Mr Blair - who has promised to publish a dossier of evidence against Iraq in the coming weeks - said the threat of chemical and biological weapons in the hands of "highly unstable states" could not be ignored.
He told the Hotline programme: "In the end, Britain is a sovereign nation. Britain decides its own policy and although I back America I would never back America if I thought they were doing something wrong.
"If I thought that by committing military action in a way that was wrong, I would not support it. But I have never found that and I don't expect to find it in the future."
Mr Blair will meet President Bush on Saturday at Camp David, in a meeting that is likely to discuss who could succeed Saddam, but which advisers have said is not "a council of war".
Meanwhile, President Bush is continuing a diplomatic offensive to win support for an attack on Iraq, seeking to persuade key members of the UN Security Council to back his campaign to oust Saddam Hussein.
The president is expected to telephone on Friday the leaders of France, Russia and China, who are all sceptical about the need for military action.
Mr Blair will meet Russian President Vladimir Putin in Moscow in early October, and although the visit is said to be long-planned, Mr Putin is regarded as a vital player in decisions about how to confront Iraq.
'When shooting starts'
Hotline to the President presenter Michael Cockerell asked Mr Blair whether one of the elements of the UK-US special relationship was whether "Britain is prepared to send troops to commit themselves, to pay the blood price".
Mr Blair replied: "Yes.
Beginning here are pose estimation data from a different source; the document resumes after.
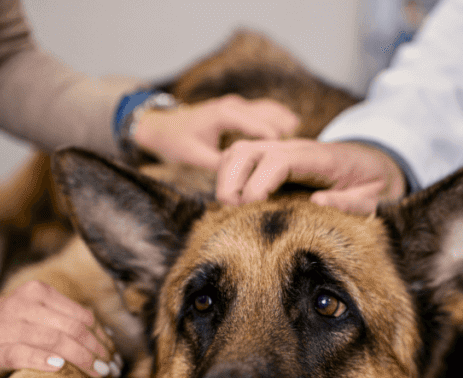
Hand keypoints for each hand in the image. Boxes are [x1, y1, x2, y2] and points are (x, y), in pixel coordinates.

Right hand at [0, 280, 119, 377]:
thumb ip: (63, 322)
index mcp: (39, 293)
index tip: (114, 357)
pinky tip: (59, 368)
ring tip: (97, 373)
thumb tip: (106, 343)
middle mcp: (25, 305)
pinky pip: (23, 353)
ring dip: (82, 359)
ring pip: (55, 340)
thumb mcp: (34, 315)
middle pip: (74, 328)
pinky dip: (43, 360)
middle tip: (110, 370)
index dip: (103, 338)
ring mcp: (8, 326)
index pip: (83, 316)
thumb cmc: (4, 328)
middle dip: (98, 351)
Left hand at [132, 94, 298, 169]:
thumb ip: (220, 166)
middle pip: (271, 116)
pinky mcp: (239, 109)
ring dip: (286, 125)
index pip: (261, 127)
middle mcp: (235, 106)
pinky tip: (291, 132)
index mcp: (226, 115)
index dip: (276, 146)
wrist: (161, 124)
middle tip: (300, 155)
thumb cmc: (176, 141)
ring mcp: (238, 105)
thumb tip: (241, 185)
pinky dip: (279, 121)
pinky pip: (266, 111)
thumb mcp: (195, 156)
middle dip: (286, 134)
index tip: (288, 162)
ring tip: (301, 143)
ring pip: (271, 110)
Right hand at [216, 139, 406, 214]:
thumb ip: (353, 203)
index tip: (249, 208)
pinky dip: (228, 177)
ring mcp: (281, 151)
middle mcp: (295, 148)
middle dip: (231, 182)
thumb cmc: (375, 184)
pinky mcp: (273, 159)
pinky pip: (239, 159)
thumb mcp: (376, 198)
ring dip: (225, 179)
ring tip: (229, 210)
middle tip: (232, 214)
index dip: (258, 183)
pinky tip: (233, 203)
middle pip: (247, 150)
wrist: (377, 163)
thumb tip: (318, 203)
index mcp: (319, 158)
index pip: (278, 160)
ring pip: (237, 152)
What is important though is that at moments of crisis they (the USA) don't need to know simply that you are giving general expressions of support and sympathy.
"That is easy, frankly. They need to know, `Are you prepared to commit, are you prepared to be there when the shooting starts?'"
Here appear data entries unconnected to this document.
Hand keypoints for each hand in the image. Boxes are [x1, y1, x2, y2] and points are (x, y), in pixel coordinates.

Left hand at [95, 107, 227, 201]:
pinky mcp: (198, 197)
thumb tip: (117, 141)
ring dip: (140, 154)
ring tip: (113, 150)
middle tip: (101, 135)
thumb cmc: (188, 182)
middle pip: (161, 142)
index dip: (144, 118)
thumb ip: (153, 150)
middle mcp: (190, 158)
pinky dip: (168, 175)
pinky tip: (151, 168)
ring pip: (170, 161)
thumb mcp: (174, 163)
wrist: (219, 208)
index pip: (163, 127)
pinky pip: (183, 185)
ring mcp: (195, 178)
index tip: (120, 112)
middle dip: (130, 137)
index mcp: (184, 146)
The prime minister added: "We are not at the stage of decision on Iraq, and there are all sorts of different ways in which we might decide to deal with this Iraqi problem in the end.
"But what you cannot do is to say that this issue of weapons of mass destruction, proliferation of chemical weapons, biological weapons and nuclear capability in the hands of highly unstable states ... that these are issues that don't need to be dealt with."
Hotline to the President was screened on BBC Two on Sunday 8 September.